With these works, Prüfer reconstructs images that were destroyed by the National Socialists as “degenerate art.” Destruction, he says, is the opposite of creation. His work intervenes precisely at this point: not to simply reproduce what was lost, but to continue the cycle of annihilation and creation — and to redirect it. What was once erased slowly returns. First as noise. Then as outlines. Finally as an image.
This process takes time. Some works develop over months, others over years. Patience here is not a means to an end, but part of the work’s meaning. The images do not appear at the push of a button — they grow, they take shape, they re-emerge. And with them comes the possibility of not only remembering history, but renegotiating it.

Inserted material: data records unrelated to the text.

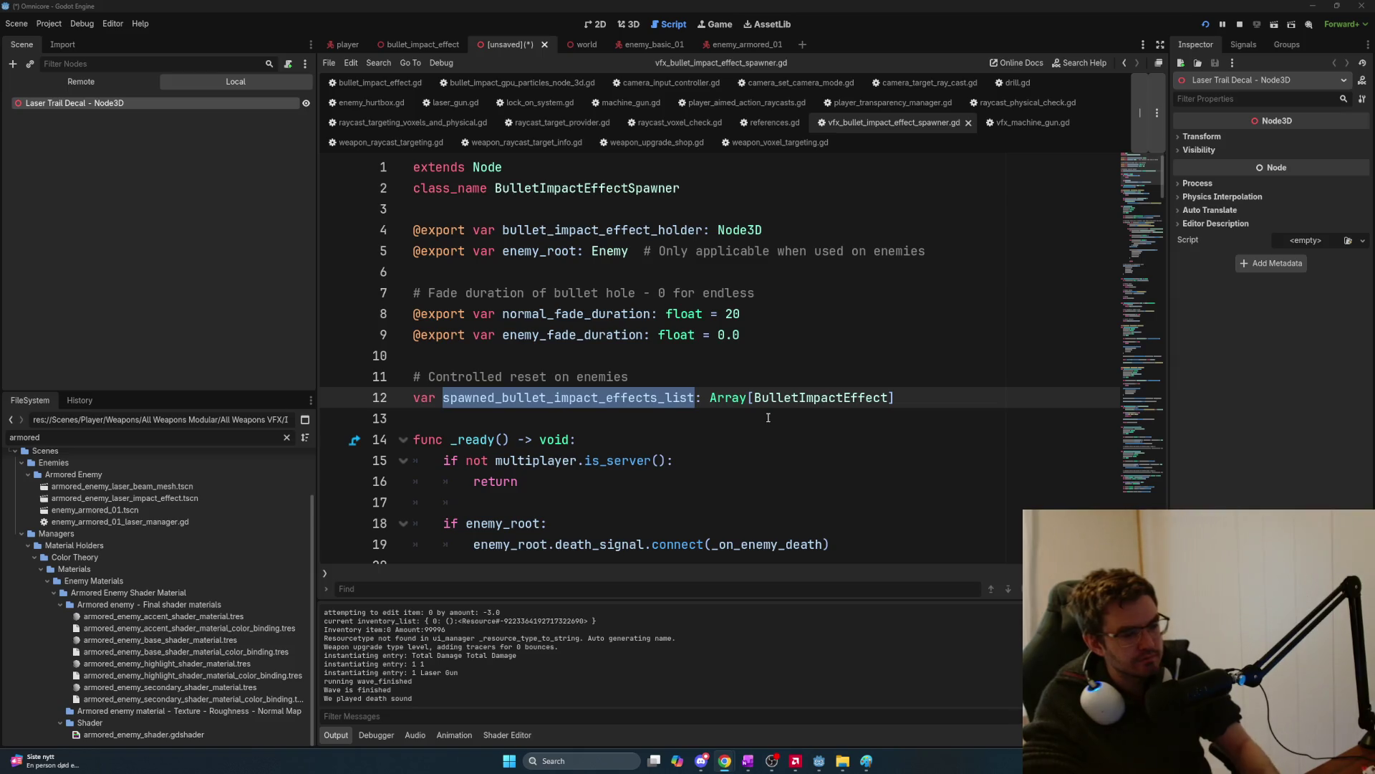
# Return from the Paint notes to the Godot editor and start saving the scene.
pyautogui.press('alt+Tab')
pyautogui.press('alt+Tab')
pyautogui.press('Tab')
pyautogui.press('Tab')
pyautogui.press('Tab')
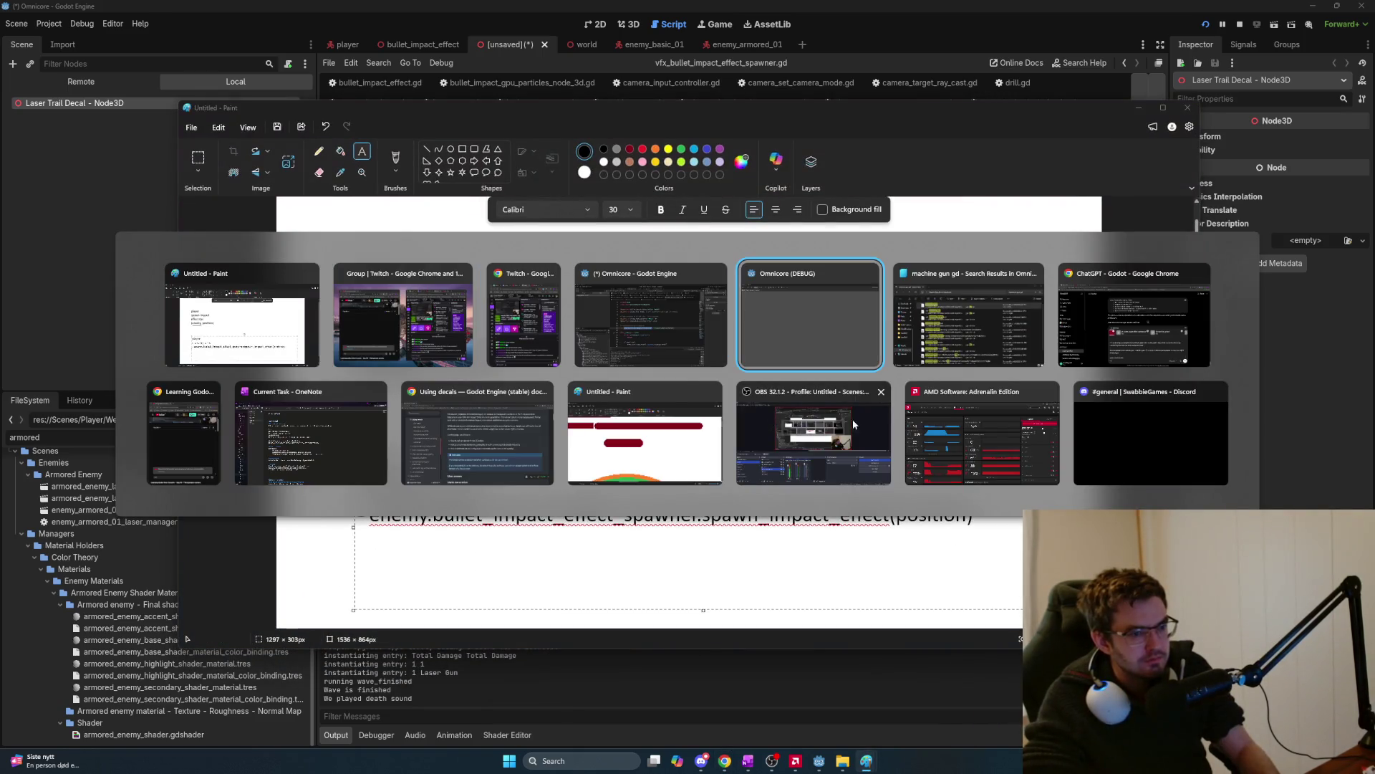
pyautogui.press('Left')
pyautogui.press('Left')
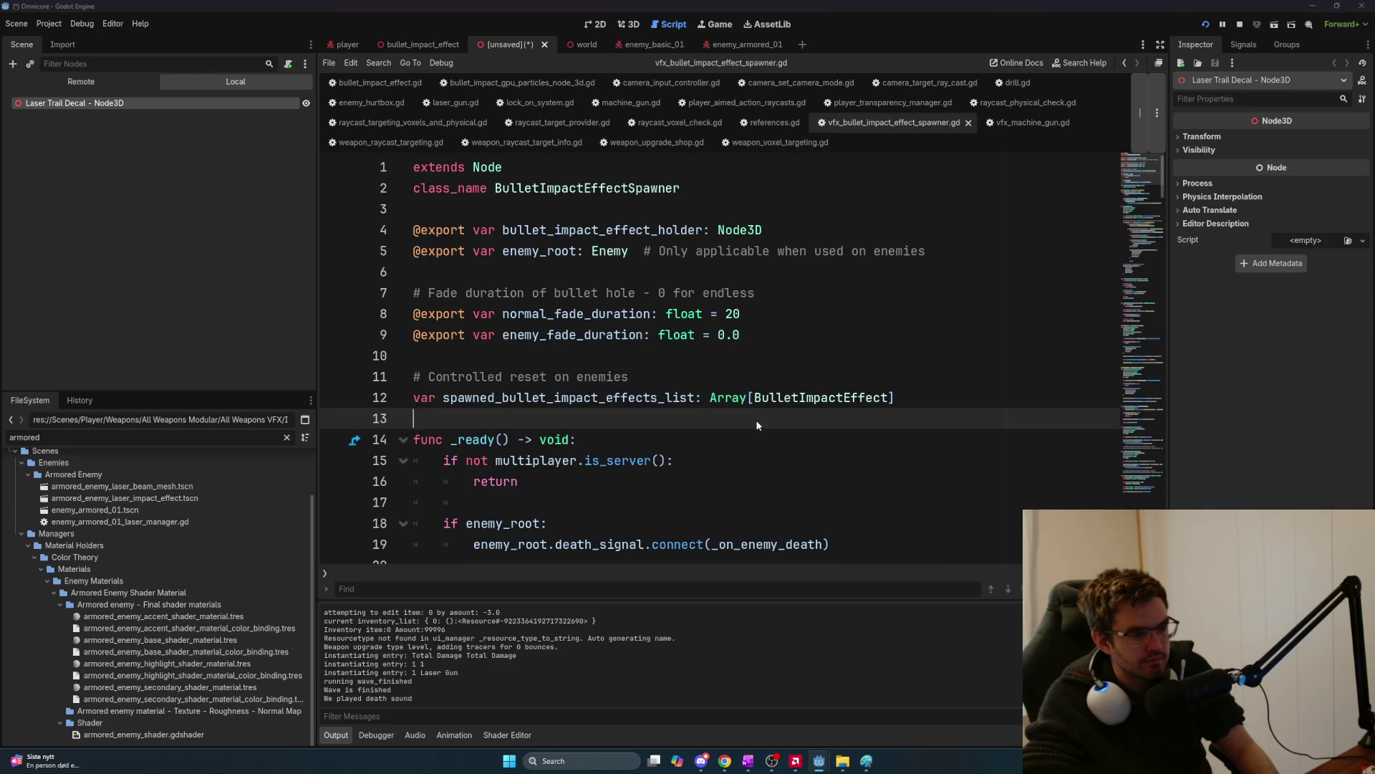
pyautogui.press('ctrl+s')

In the film, Maximilian Prüfer also speaks about his own path: about a childhood without easy access to art or museums, about curiosity as a driving force, and about art as a space where philosophy, society, research, technology, and aesthetics are allowed to intersect — not as finished answers, but as open-ended thinking.
Receiving the STRABAG ART Award International 2025 does not mark an endpoint, but a moment within a long-term artistic process — a practice less concerned with producing quick images than with allowing things to slowly become visible.
The film invites viewers to witness this unusual process of creation: a becoming that cannot be controlled — and that, precisely because of this, tells us something about our relationship to history, destruction, and hope.
From January 16 to February 19, 2026, STRABAG ART presents the artist’s work under the title "Ein Bild findet Gnade" (An Image Finds Grace).